In the 2010s, 14 countries with some of the lowest incomes in the world had newly developed a double burden of malnutrition, compared with the 1990s. However, fewer low- and middle-income countries with the highest incomes were affected than in the 1990s.
The authors say that this reflects the increasing prevalence of being overweight in the poorest countries, where populations still face stunting, wasting and thinness.
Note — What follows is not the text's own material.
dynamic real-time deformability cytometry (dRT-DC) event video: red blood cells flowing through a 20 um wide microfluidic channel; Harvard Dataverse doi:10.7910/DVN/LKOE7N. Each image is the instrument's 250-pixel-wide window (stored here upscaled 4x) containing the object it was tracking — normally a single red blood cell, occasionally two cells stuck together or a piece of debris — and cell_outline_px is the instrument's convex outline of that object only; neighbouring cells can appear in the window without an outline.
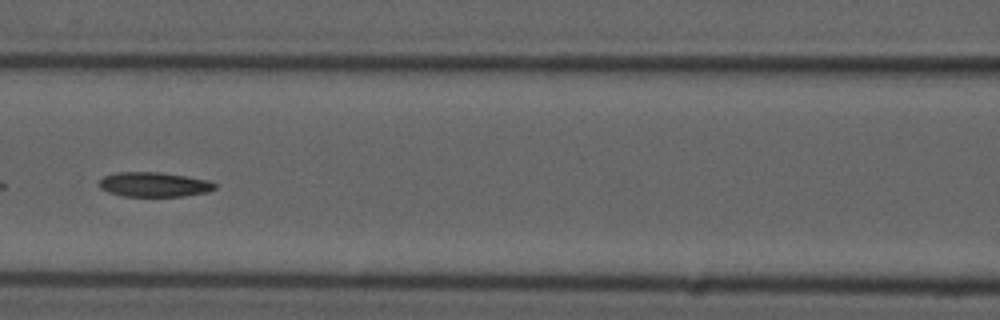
{"species": "common noctule bat (a hibernating species)", "species_latin": "Nyctalus noctula", "temperature_condition": "cold", "stored_images_in_passage": 8, "camera_frame_rate_fps": 3000, "um_per_image_px": 0.085, "animal": {"sex": "male", "forearm_length_mm": 52.5}, "frame": {"image": 1, "passage_image": 5, "time_ms": 5.667, "image_size_px": [1000, 320], "cell_outline_px": [[216, 188], [208, 192], [184, 196], [124, 196], [108, 192], [100, 188], [96, 184], [104, 176], [116, 172], [160, 172], [208, 180], [216, 184]], "centroid_in_image_um": [13.07, 15.68], "position_along_channel_um": 153.5, "area_um2": 16.65}}
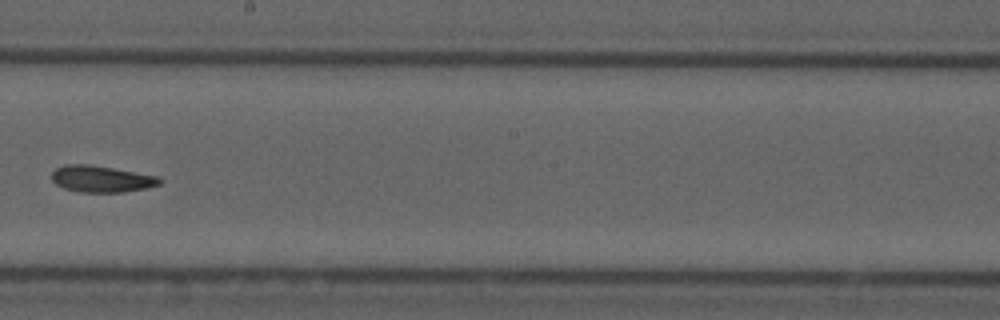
{"frame": {"image": 2, "passage_image": 7, "time_ms": 8.0, "image_size_px": [1000, 320], "cell_outline_px": [[164, 180], [160, 184], [144, 188], [124, 192], [80, 192], [64, 188], [56, 184], [52, 180], [52, 172], [56, 168], [64, 164], [88, 164], [160, 176]], "centroid_in_image_um": [8.63, 15.2], "position_along_channel_um": 239.6, "area_um2": 16.7}}
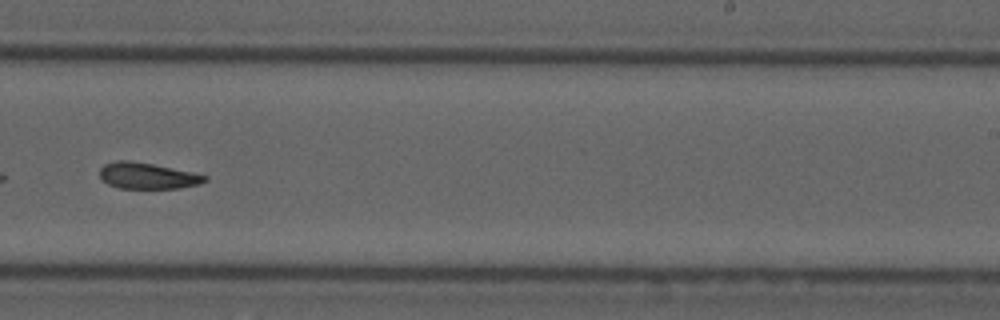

High-quality diets recommended is optimal breastfeeding practices in the first two years; a diversity and abundance of fruits and vegetables, whole grains, fibre, nuts, and seeds; modest amounts of animal source foods; minimal amounts of processed meats, and
minimal amounts of foods and beverages high in energy and added amounts of sugar, saturated fat, trans fat, and salt. Adopting this healthy practice is expected to reduce the risk of malnutrition in all its forms by promoting healthy growth, development, and
immunity, and preventing obesity and non-communicable diseases (NCDs) throughout life.
What drives poor diet
“Emerging malnutrition issues are a stark indicator of the people who are not protected from the factors that drive poor diets,” says report author Professor Barry Popkin, University of North Carolina, USA. “The new nutrition reality is driven by changes to
the food system, which have increased availability of ultra-processed foods that are linked to increased weight gain, while also adversely affecting infant and preschooler diets. These changes include disappearing fresh food markets, increasing supermarkets,
and the control of the food chain by supermarkets, and global food, catering and agriculture companies in many countries.”
Exposure to undernutrition early in life followed by becoming overweight from childhood onwards increases the risk of a range of non-communicable diseases – making the double burden of malnutrition a key factor driving the emerging global epidemics of type 2
diabetes, high blood pressure, stroke, and cardiovascular disease. Negative effects can also pass across generations. Dr Branca warns that without a profound food system transformation, the economic, social, and environmental costs of inaction will hinder the
growth and development of individuals and societies for decades to come.